The Top 60: The Navicor Group
July 01 2008
When the Navicor Group opened its doors nearly four years ago, it did so with a twist on the healthcare agency model: It would only work with clients in the oncology and immunology fields. “The thinking was that companies have so many specialized products. There should be an agency that has a similar level of specialization,” recalls Navicor president Garnett Dezember.
Which isn't to say that the positioning proved an immediate hit. Both internal and external doubters had to be assured, and “there was probably more skepticism within our own organization, to be honest,” Dezember notes. “It was up to us to define to [pharma companies] what our special expertise was. Once we did, they had a lot of regard for what a specialized experience can do for them.” It's that regard which has allowed Navicor to grow steadily during its first few years, jumping its headcount from 40 at the start of 2007 to 60. The firm's flexibility has something to do with it as well, as it happily works with global oncology and immunology behemoths and cancer/AIDS/hepatitis upstarts alike.
Navicor spent the last 12 months immersed in its work on Genentech's cancer drug Tarceva, won at the end of 2006, which sated the firm's desire to “be a part of something on the targeted edge of therapy—not just the molecular edge, but in terms of the most appropriate patients to receive treatment,” Dezember explains. The company won Biogen Idec's chronic lymphocitic leukemia therapy Lumiliximab and added hepatitis B therapy Viread to its list of assignments from Gilead Sciences, joining Hepsera. Additionally, Dezember proudly touts Navicor's relationship with companies like Merck and Biogen Idec by noting “we're basically their scientific agency of record.” The agency continues to work with longtime client Roche Laboratories on Xeloda and AstraZeneca on Ethyol.
The challenges faced by Navicor over the last year were different than those encountered by other companies. As opposed to client defections and the accompanying staff reductions, Navicor contended with the preservation of its culture. Given that so many employees have encountered cancer and AIDS, the agency tries to instill a sense of mission in them. “It's usually not so hard, to be honest. It's why we don't have to recruit as hard as generalist agencies,” Dezember says. “Our people feel that if they're not doing something to enhance the treatment of patients, it's probably not worth coming in. That's not something we want to dilute.” To that end, a percentage of the Navicor staff works with Camp Sunrise, an oasis for children impacted by HIV/AIDS.
At times, Navicor's work boasts more urgency than that of other companies in the pharma-marketing biz. “In the areas we work in, if a patient misses out on an opportunity to get the best possible treatment, he or she might not get a second or third chance.
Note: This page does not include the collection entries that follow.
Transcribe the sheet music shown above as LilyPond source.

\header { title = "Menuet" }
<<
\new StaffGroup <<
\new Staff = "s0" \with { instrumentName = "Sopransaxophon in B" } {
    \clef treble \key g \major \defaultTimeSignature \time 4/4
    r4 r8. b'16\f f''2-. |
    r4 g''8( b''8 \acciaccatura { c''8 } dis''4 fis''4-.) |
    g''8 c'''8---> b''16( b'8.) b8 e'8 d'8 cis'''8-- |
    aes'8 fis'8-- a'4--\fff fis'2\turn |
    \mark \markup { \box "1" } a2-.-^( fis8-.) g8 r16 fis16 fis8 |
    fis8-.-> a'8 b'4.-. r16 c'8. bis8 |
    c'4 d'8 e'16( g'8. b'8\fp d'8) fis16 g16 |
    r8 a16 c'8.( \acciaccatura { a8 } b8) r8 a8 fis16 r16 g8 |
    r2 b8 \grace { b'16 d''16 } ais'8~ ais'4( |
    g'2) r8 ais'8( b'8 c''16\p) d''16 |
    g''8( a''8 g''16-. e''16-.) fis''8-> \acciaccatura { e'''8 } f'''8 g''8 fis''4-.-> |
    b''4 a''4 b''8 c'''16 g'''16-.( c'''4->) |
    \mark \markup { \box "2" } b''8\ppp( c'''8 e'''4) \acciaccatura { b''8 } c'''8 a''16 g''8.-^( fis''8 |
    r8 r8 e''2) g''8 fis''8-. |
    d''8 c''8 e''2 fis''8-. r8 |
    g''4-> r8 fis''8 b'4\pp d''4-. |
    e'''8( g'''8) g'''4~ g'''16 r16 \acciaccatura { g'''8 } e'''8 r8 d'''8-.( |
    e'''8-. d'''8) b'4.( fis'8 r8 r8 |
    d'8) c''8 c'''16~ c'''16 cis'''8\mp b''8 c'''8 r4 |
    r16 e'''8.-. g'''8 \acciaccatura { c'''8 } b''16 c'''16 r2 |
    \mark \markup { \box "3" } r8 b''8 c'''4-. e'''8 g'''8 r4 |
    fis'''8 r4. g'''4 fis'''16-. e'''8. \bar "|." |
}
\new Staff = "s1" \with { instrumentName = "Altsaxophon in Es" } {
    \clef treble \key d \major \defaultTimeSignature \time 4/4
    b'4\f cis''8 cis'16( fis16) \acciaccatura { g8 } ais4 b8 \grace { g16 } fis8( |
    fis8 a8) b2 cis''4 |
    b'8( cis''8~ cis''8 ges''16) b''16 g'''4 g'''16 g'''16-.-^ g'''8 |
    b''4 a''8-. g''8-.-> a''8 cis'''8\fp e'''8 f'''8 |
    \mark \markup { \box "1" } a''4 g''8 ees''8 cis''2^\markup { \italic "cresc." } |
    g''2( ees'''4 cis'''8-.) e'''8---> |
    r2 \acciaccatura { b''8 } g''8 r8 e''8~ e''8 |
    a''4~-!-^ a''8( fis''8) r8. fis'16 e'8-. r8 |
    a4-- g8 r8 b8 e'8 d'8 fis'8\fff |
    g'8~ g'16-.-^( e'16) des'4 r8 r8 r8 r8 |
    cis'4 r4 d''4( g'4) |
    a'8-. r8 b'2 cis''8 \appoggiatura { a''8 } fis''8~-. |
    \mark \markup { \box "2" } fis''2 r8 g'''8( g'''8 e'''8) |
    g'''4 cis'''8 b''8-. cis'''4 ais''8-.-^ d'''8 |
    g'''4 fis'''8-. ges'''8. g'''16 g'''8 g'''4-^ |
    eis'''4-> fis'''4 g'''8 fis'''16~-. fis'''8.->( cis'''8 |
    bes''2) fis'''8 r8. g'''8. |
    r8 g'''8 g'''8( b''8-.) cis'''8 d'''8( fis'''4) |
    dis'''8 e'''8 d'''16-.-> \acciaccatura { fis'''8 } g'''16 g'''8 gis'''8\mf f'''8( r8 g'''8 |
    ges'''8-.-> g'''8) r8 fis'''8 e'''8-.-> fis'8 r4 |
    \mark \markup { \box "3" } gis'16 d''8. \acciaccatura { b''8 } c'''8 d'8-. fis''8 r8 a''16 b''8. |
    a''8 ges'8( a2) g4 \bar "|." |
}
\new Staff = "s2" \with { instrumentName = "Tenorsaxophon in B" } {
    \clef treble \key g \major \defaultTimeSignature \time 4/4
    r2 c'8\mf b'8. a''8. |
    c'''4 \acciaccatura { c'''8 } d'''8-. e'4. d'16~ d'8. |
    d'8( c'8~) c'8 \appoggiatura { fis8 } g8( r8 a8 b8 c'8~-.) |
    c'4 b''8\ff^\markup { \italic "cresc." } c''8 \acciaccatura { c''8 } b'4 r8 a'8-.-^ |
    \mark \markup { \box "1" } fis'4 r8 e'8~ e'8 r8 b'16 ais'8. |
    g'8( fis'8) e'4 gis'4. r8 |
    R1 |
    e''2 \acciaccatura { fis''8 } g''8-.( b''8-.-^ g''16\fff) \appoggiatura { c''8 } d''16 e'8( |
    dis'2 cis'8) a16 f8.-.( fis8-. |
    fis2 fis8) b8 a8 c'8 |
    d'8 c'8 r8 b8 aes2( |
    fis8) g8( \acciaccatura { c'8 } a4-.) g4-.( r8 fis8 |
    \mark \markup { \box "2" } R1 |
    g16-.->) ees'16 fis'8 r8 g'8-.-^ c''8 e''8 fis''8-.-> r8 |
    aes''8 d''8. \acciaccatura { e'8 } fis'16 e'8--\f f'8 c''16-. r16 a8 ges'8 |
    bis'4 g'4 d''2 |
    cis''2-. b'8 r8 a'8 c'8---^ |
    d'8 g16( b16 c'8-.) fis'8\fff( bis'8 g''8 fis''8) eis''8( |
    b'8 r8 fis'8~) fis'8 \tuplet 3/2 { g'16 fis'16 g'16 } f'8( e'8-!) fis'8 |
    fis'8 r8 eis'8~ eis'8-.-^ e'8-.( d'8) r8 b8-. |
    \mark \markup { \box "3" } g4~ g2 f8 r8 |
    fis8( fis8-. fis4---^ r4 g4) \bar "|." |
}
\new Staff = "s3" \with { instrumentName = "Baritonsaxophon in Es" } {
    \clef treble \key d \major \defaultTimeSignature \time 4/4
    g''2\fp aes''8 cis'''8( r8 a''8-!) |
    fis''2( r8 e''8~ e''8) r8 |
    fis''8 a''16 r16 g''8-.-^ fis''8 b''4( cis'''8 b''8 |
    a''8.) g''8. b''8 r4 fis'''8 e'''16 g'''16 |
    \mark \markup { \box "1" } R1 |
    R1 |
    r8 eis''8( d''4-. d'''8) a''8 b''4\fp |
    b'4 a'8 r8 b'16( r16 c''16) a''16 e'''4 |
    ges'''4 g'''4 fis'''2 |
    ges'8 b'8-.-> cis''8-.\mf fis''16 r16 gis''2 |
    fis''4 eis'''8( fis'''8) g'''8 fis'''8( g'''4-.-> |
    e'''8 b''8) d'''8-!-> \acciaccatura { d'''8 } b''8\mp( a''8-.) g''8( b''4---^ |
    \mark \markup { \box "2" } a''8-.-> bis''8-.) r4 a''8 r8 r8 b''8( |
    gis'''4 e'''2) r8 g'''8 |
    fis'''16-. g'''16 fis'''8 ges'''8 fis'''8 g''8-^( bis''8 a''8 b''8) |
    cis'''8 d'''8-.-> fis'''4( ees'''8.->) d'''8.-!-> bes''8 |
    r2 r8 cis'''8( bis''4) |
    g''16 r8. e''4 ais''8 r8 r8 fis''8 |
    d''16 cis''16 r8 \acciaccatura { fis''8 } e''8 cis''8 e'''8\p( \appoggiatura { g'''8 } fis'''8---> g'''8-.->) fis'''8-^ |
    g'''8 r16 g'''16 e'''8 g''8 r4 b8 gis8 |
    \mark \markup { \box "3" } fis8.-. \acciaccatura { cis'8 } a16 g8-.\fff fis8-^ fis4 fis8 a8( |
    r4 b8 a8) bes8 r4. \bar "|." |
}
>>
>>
That's not a responsibility we take lightly,” Dezember notes.
Moving forward, then, it's no surprise that Navicor plans to focus on remaining true to its positioning, even if it means turning down other opportunities. The company hopes to work on more global projects.
“Marketing, especially the kind of marketing we do, has to change,” Dezember says. “Not every patient is going to be right for every therapy. It's incumbent on us to reach out, whether directly or through healthcare providers, to the right people.”